DIRECTIONS: Update the lines in the records below by replacing every "phylum" with "division" and keeping everything else the same. Leave the pictures out of your answer.

[Records from a dataset]
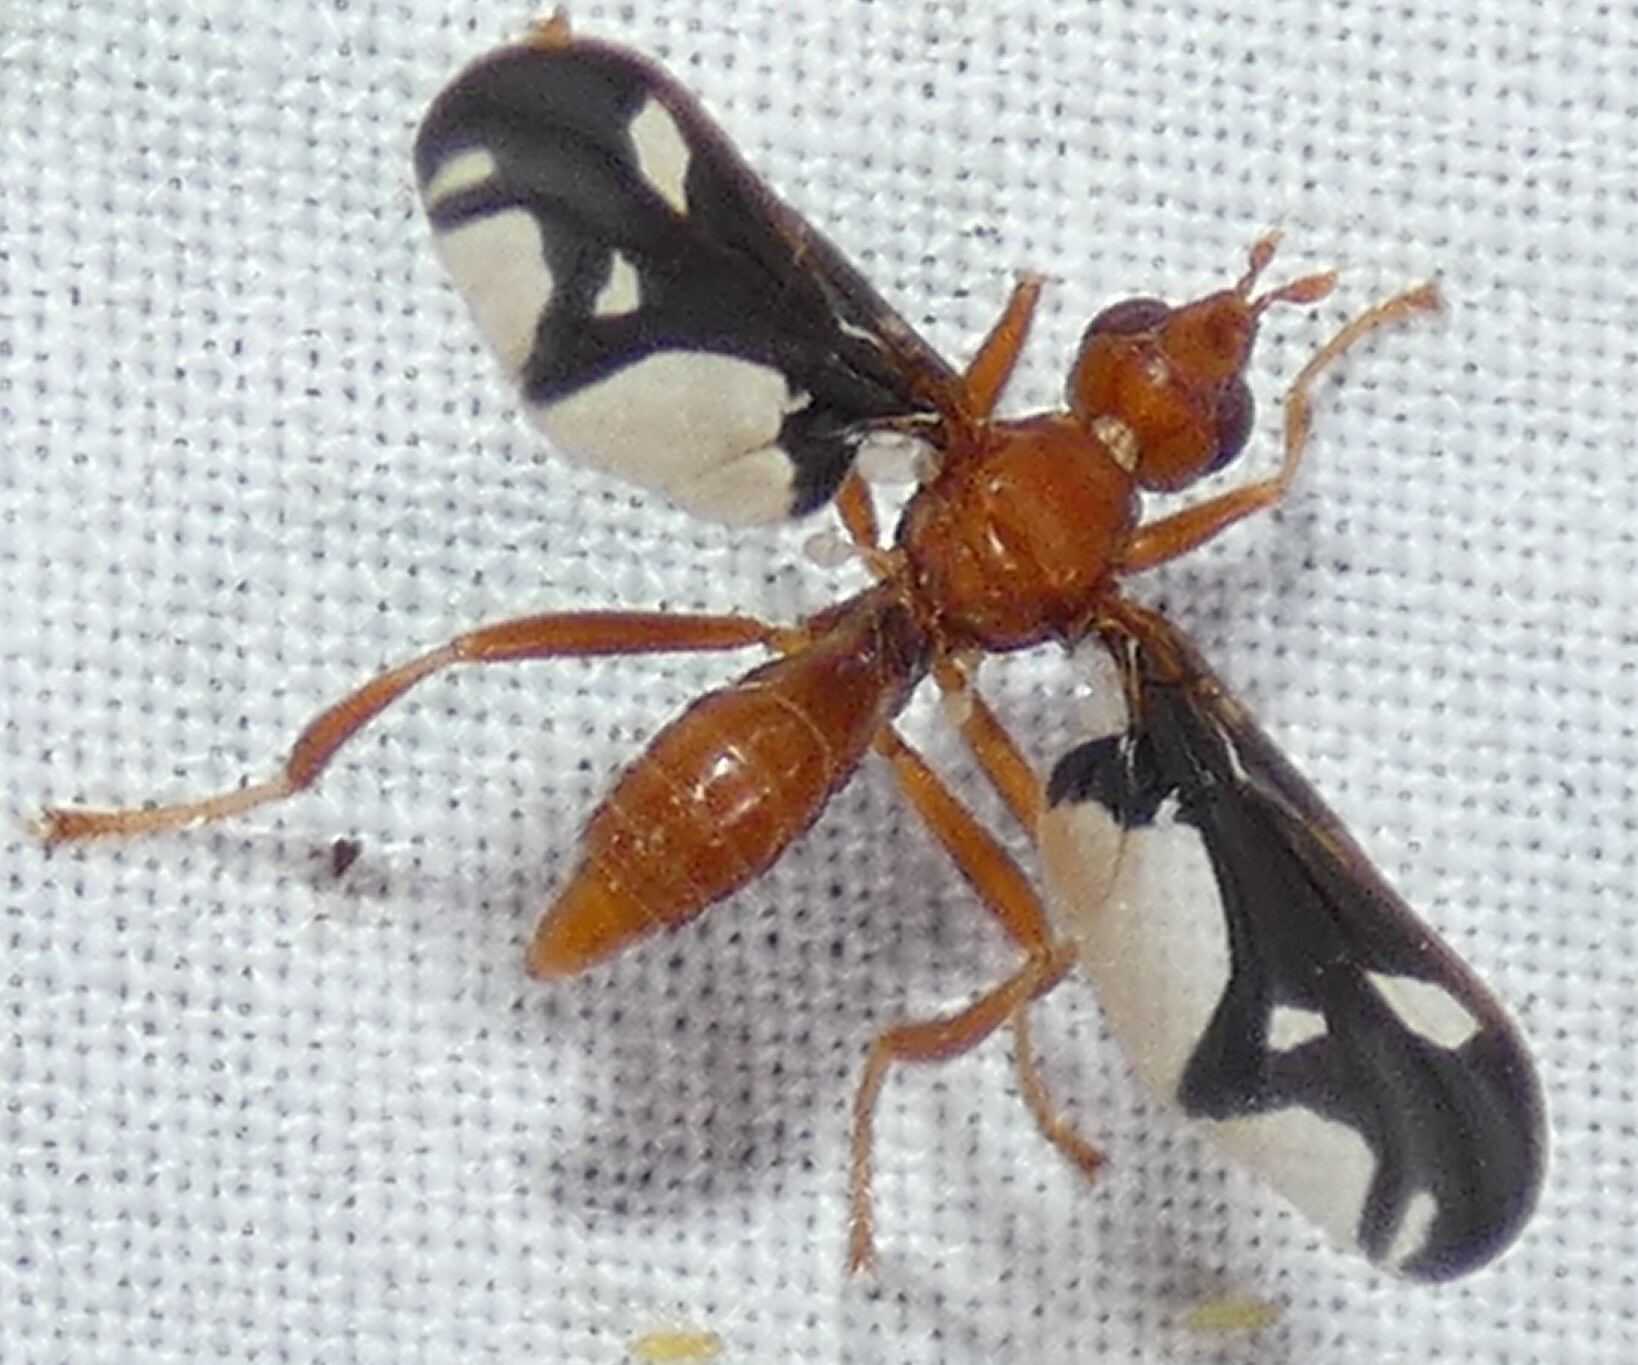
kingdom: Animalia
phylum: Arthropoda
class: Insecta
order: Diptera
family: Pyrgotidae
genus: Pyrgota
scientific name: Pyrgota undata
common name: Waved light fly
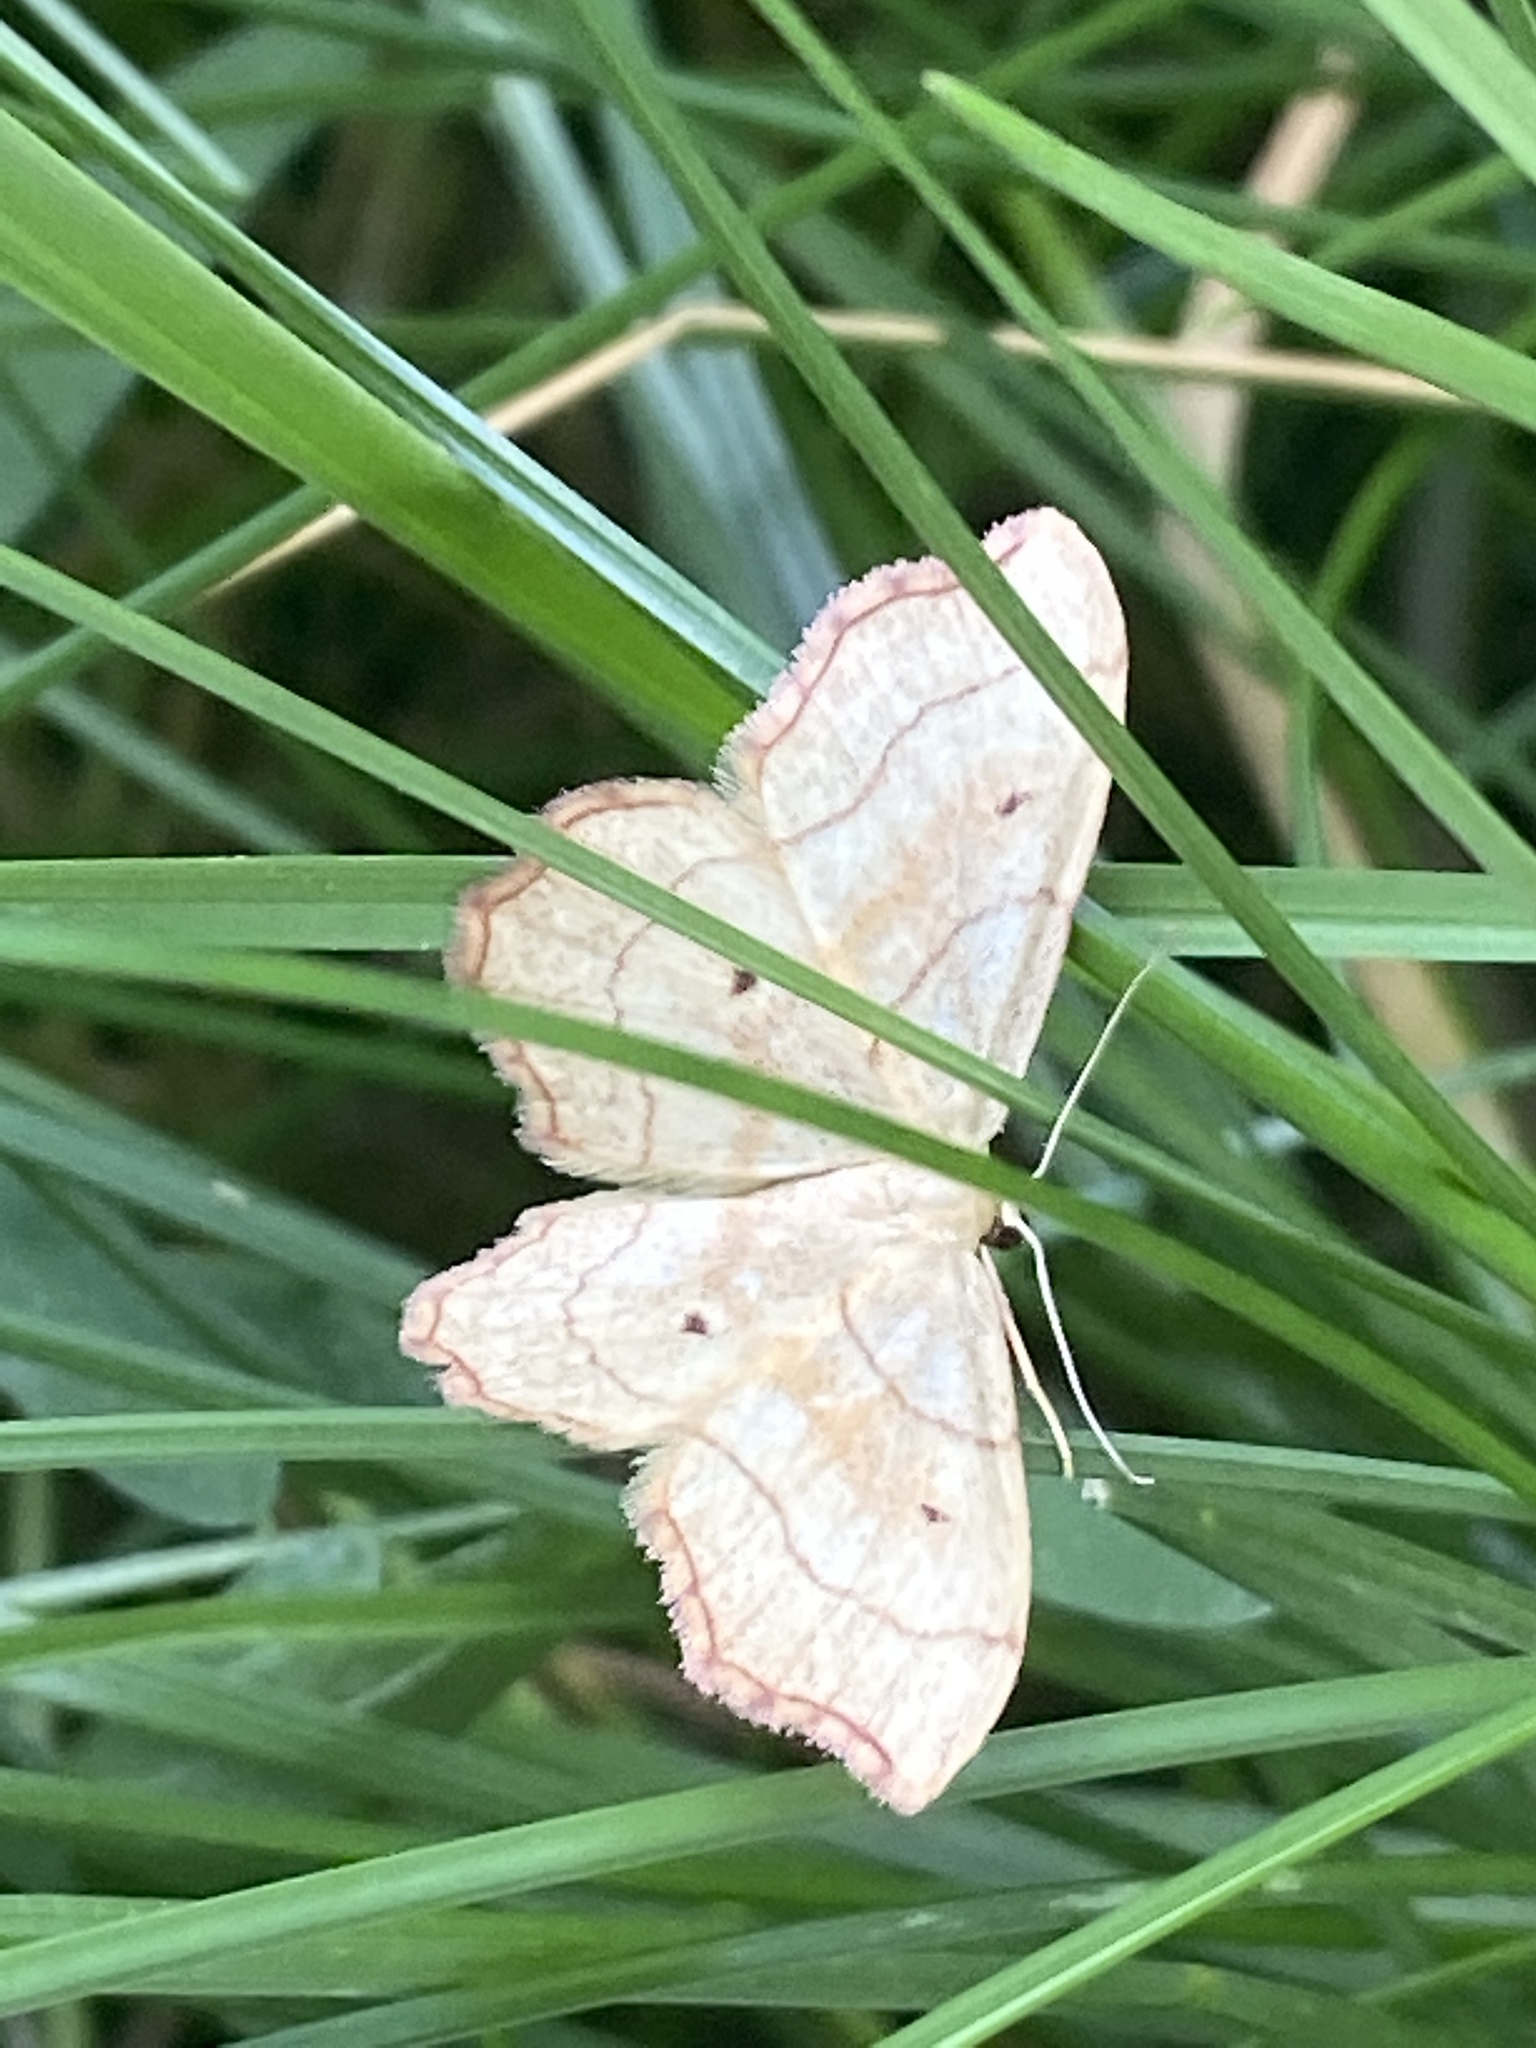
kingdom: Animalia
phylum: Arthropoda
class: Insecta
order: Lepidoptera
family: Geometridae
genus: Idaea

RESPONSE:
kingdom: Animalia
division: Arthropoda
class: Insecta
order: Diptera
family: Pyrgotidae
genus: Pyrgota
scientific name: Pyrgota undata
common name: Waved light fly
kingdom: Animalia
division: Arthropoda
class: Insecta
order: Lepidoptera
family: Geometridae
genus: Idaea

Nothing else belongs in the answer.